Frame Daily, Bekasi – Kecelakaan maut terjadi di pelintasan kereta api Bulak Kapal, Jalan Pahlawan, Kelurahan Arenjaya, Kecamatan Bekasi Timur, Kota Bekasi, Senin (27/7/2026) dini hari. Sebuah mobil pikap Mitsubishi Triton tertabrak KA Gajayana Tambahan relasi Gambir–Malang hingga terseret sekitar 30 meter. Pengemudi kendaraan dilaporkan meninggal dunia akibat insiden tersebut. Kasat Lantas Polres Metro Bekasi Kota, Kompol Gefri Agitia, mengatakan penanganan kasus kecelakaan tersebut dilakukan oleh Unit Gakkum Satlantas Polres Metro Bekasi Kota.

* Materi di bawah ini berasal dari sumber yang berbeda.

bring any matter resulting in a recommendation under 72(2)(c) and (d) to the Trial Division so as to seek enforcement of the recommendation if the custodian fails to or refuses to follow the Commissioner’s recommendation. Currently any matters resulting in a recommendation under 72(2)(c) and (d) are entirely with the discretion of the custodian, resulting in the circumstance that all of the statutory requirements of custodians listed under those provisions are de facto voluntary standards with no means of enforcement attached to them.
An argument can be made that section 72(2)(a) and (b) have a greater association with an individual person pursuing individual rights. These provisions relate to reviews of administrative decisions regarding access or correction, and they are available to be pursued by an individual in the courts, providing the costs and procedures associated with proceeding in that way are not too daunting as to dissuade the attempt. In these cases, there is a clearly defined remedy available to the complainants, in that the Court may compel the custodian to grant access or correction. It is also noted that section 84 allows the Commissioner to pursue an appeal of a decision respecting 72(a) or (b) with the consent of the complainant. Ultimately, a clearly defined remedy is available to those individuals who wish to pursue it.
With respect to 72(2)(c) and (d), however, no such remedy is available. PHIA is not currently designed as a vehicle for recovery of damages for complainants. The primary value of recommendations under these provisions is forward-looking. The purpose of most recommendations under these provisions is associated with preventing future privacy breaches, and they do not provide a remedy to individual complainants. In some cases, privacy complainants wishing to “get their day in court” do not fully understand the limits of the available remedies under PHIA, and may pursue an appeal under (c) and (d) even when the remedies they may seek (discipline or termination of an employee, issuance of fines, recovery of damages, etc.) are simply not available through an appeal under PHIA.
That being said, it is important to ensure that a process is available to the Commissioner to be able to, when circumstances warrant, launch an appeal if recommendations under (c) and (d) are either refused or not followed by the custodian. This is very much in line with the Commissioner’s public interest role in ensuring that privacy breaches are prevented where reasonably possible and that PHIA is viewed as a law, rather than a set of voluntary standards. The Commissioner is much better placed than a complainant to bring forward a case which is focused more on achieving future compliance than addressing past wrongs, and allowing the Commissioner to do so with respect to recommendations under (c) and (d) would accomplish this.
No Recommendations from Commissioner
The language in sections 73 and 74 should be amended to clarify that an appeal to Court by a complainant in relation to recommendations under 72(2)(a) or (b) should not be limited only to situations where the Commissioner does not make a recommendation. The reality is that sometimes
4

Kronologi Kecelakaan di Bulak Kapal
Berdasarkan keterangan awal kepolisian, Mitsubishi Triton yang dikemudikan korban melaju dari arah Jalan HM Joyomartono menuju Jalan Pahlawan. Saat kendaraan melintasi rel kereta api di Bulak Kapal, KA Gajayana Tambahan yang melaju dari arah barat menuju timur tiba di lokasi sehingga tabrakan tidak dapat dihindari. Akibat benturan tersebut, Mitsubishi Triton mengalami kerusakan berat dan terseret sekitar 30 meter dari titik tabrakan. Polisi masih mendalami kronologi lengkap kejadian, termasuk kondisi pelintasan saat insiden berlangsung.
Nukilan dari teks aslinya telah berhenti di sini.